В общем, от меня довольно быстро отцепились, правда, двойную пайку, положенную мне из-за моего роста и веса, естественно, требовалось первые полгода сдавать старослужащим. Похудел я за это время на пятнадцать килограммов. Но меня уважали и очень быстро приняли за своего. И за два года в армии карьеру я сделал максимально возможную, став старшиной в батальоне связи и секретарем комсомольской организации батальона, заслужив авторитет и у сослуживцев, и у командиров. Отслужив, в спорт я уже не вернулся. Я себя чувствовал уже совершенно другим человеком, для меня существовала только учеба, поскольку я точно понимал, что смогу в любом деле проявить себя, не только в хоккее.

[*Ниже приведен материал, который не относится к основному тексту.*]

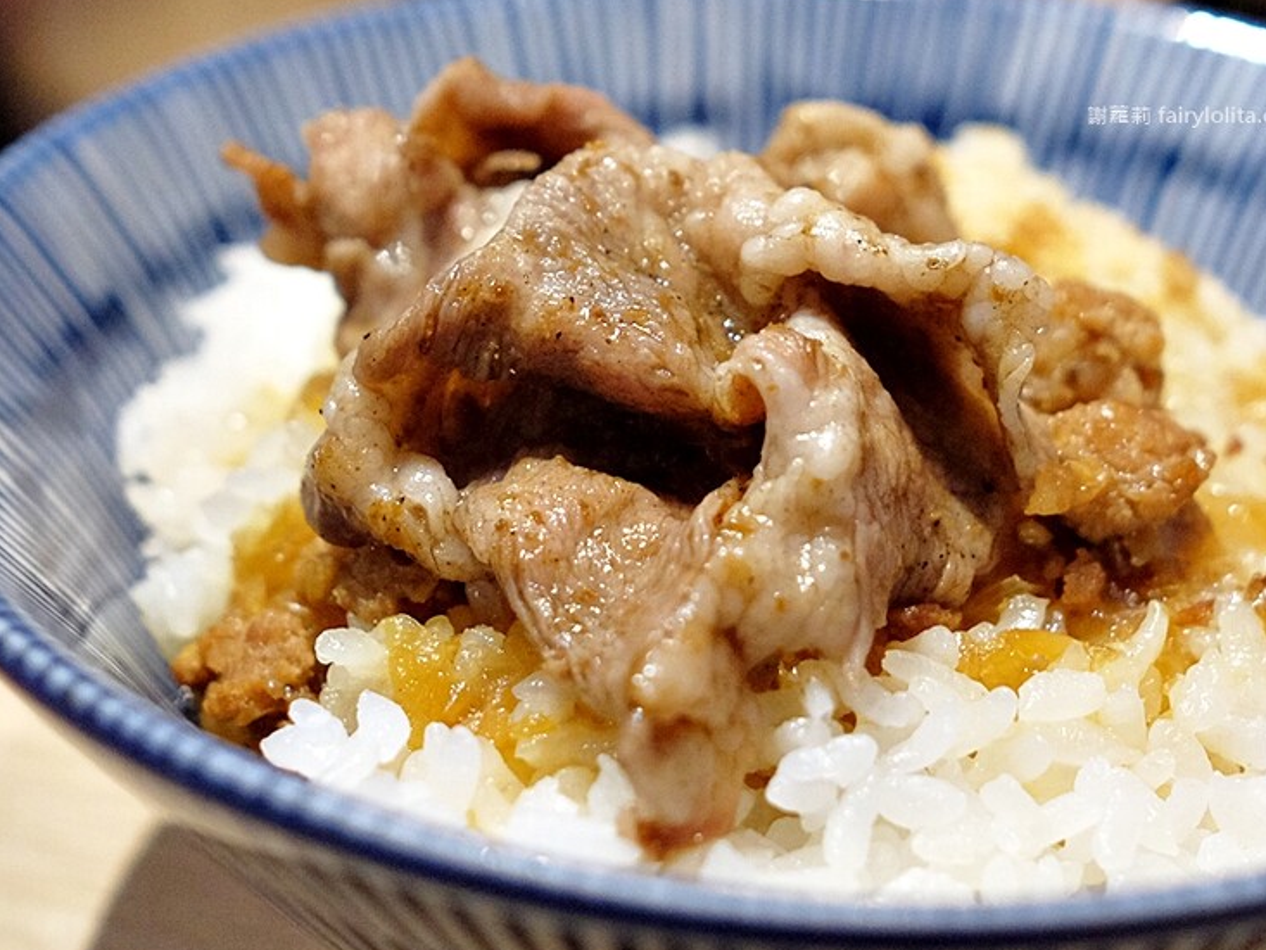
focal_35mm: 39
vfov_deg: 36.8
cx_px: 703
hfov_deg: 47.8
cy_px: 470
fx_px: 1427
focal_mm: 23
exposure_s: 1/300
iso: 2000
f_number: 2.8
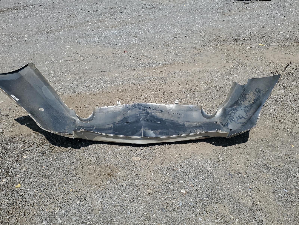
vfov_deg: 53.1
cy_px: 112
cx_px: 150
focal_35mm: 26
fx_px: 225
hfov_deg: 67.3
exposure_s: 1/3333
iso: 50
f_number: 1.5
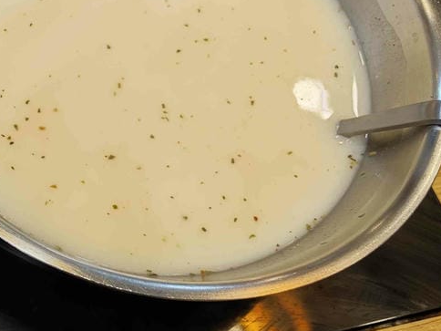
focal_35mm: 57
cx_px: -94
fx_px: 726
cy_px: 85
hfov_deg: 29.0
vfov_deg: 25.4
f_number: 2
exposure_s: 1/121
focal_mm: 8.72
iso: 640
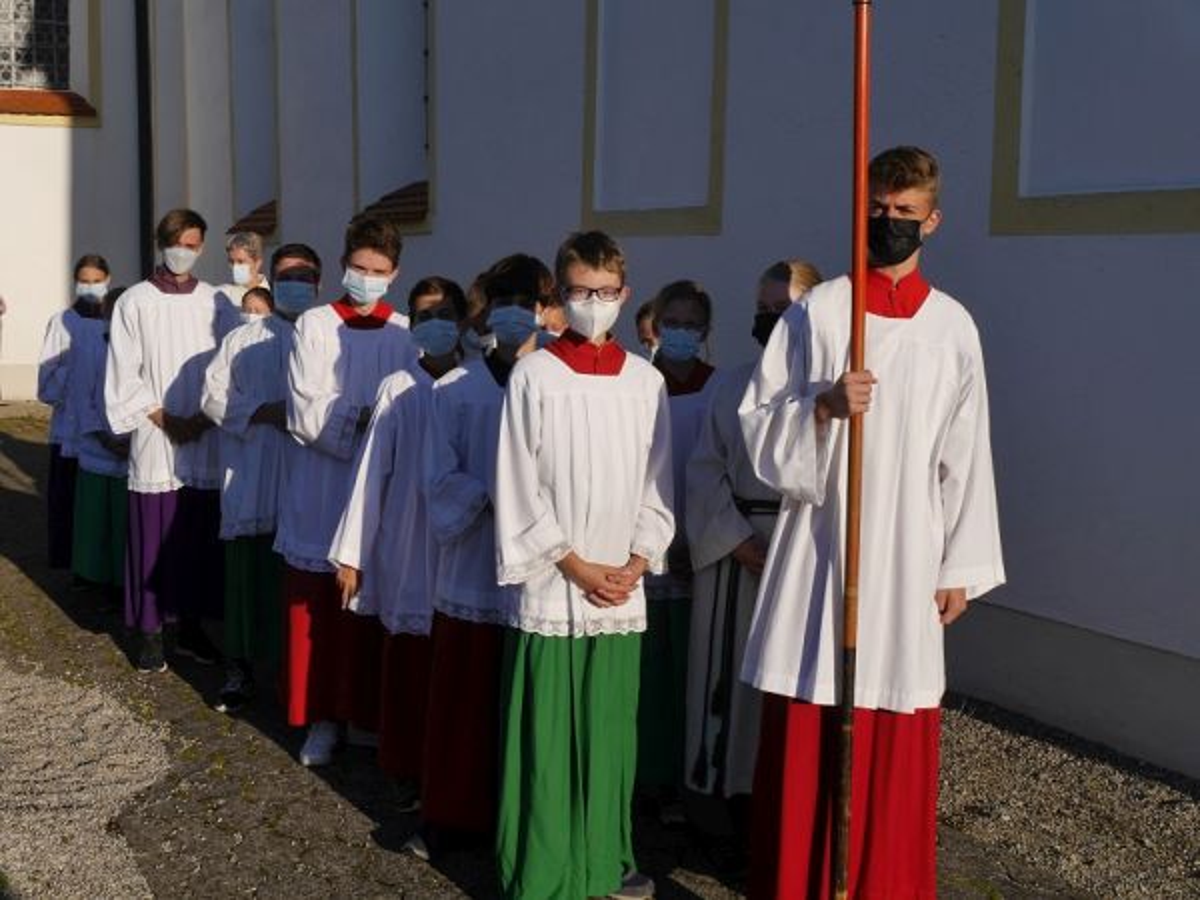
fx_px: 1733
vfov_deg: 29.1
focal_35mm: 50
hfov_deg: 38.2
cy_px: 450
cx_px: 600
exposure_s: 1/400
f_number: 10
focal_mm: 25
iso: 160
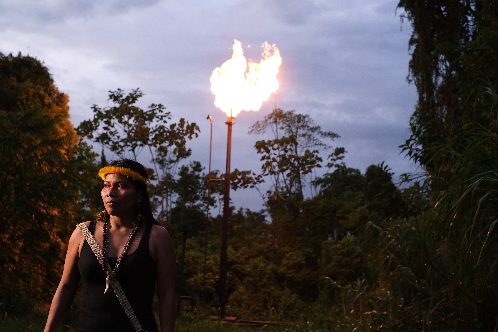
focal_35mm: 54
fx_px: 747
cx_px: 252
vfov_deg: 25.1
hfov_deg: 36.9
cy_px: 168
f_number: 4.5
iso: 2500
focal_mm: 35
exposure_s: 1/250
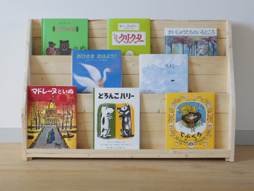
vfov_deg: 17.8
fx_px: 609
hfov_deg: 23.6
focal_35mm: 83
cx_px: 127
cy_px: 96
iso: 800
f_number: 4.5
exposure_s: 1/100
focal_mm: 14.9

Но что особенно остро проявилось в армии, так это как раз чувство ответственности за других. Каждое утро нас выгоняли на кросс. Когда пять километров надо было пробежать, когда семь, когда десять. Понятно, что ребята собрались со всех регионов страны, и спортивная подготовка у всех была разная. К примеру, мне с моим опытом ежедневных тренировок любой кросс был нипочем. Нас таких было пять человек, которые на старте вырывались вперед и несколько первых раз быстро финишировали.
Но при таком подходе к третьему разу стало понятно, что отстающие, которые «не вытягивали», тянули всю роту назад, потому что зачетное время считалось по последнему пересекшему финишную черту. Поэтому уже на четвертый раз я после старта не рванул к финишу, а бежал сзади, помогая отстающим. Кого словом поддержишь, кому тумака дашь, а кого и на себе потащишь. В результате я уже был не в числе лидеров, но зато помогал улучшить общий показатель. Естественно, что эту стратегию быстро оценили как ребята-сослуживцы, которые были мне благодарны за помощь и за то, что не стремлюсь в «отличники», не тащу одеяло на себя, так и командиры, которые видели, что во мне есть командный дух и ответственность за тех, кто слабее меня. Именно поэтому я через полгода и стал сержантом.